Combining these four methods, I personally recommend that you first try method 1 to prevent the occurrence of this abnormality. Optimizing the consumption logic of the downstream system is a good solution, unlike methods 2 and 3, which involve tradeoffs between TPS and Latency on the Kafka Consumer side. If method 1 is difficult to implement, then you can follow these rules to practice method 2 and 3.

Scenario 2: The same GroupId is displayed simultaneously

If your application has both a consumer group program and an independent consumer program with the same group. Id value, Kafka will immediately throw a CommitFailedException when the independent consumer program manually commits a shift. Because Kafka cannot recognize the consumer instance with the same group.ID, it returns an error indicating that it is not a legitimate member of the consumer group.

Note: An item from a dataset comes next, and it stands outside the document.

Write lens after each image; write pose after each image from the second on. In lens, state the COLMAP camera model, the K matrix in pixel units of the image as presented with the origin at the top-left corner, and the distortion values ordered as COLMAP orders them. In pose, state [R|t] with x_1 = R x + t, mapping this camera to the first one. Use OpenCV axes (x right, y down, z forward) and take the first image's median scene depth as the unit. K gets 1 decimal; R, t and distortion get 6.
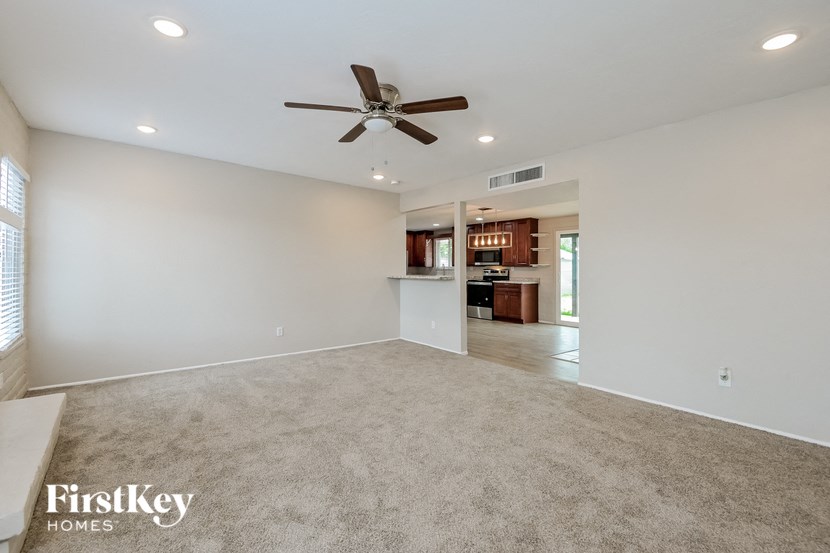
lens RADIAL K [[371.4, 0, 408.6], [0, 371.4, 269.6], [0, 0, 1]] dist [0.001941, 0.000025]
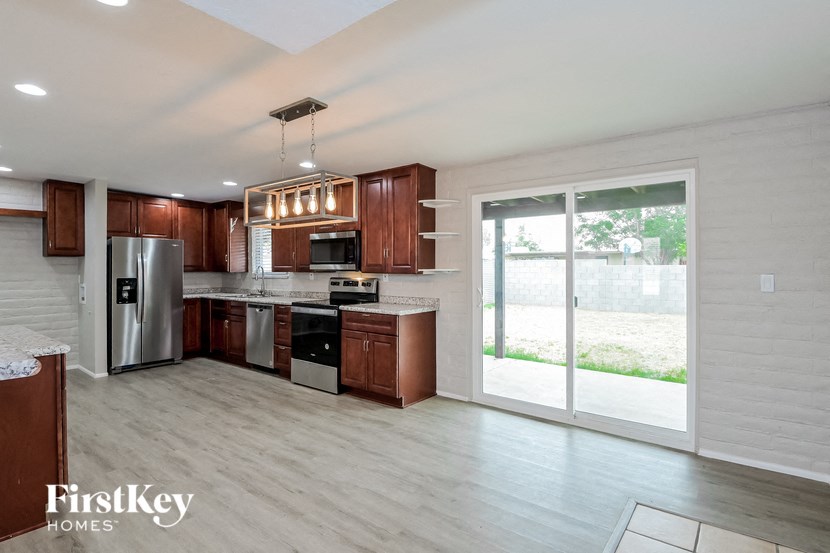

The Kafka Java Consumer side also provides a Standalone Consumer called the Standalone Consumer. There is no concept of a consumer group; each consumer instance works independently and has nothing to do with each other.

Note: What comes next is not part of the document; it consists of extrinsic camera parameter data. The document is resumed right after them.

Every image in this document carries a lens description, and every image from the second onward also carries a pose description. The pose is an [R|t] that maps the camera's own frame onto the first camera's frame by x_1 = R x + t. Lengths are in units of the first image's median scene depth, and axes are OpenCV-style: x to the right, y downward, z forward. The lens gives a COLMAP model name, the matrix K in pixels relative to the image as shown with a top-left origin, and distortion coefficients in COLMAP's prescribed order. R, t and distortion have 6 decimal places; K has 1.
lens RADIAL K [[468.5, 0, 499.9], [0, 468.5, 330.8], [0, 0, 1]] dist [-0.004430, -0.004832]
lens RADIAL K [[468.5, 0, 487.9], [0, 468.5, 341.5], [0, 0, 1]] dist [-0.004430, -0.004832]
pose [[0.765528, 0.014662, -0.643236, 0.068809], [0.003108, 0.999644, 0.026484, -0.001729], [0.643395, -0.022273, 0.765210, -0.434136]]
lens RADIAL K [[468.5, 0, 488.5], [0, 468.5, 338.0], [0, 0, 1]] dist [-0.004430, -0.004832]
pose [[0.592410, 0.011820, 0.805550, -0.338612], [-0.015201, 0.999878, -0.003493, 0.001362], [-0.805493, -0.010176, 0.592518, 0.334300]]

However, you need to note that the individual consumer’s shift submission mechanism is the same as that of the consumer group, so the individual consumer’s shift submission must also comply with the aforementioned rules, such as specifying the group.id parameter to submit the shift.

While the scene is unusual, it’s not entirely unheard of. In a large company, especially one that uses Kafka as a company-wide messaging engine, each department or team may have its own Consumer application. Who can guarantee that the group. Id of the respective Consumer application configuration is not duplicated? In the event of an unfortunate repetition, such as the one mentioned above, you can’t circumvent the exception by using any of the previous methods. Sadly, neither version of the exception description mentions this scenario at all, so if this is the cause of the CommitFailedException, none of the previous four methods are valid.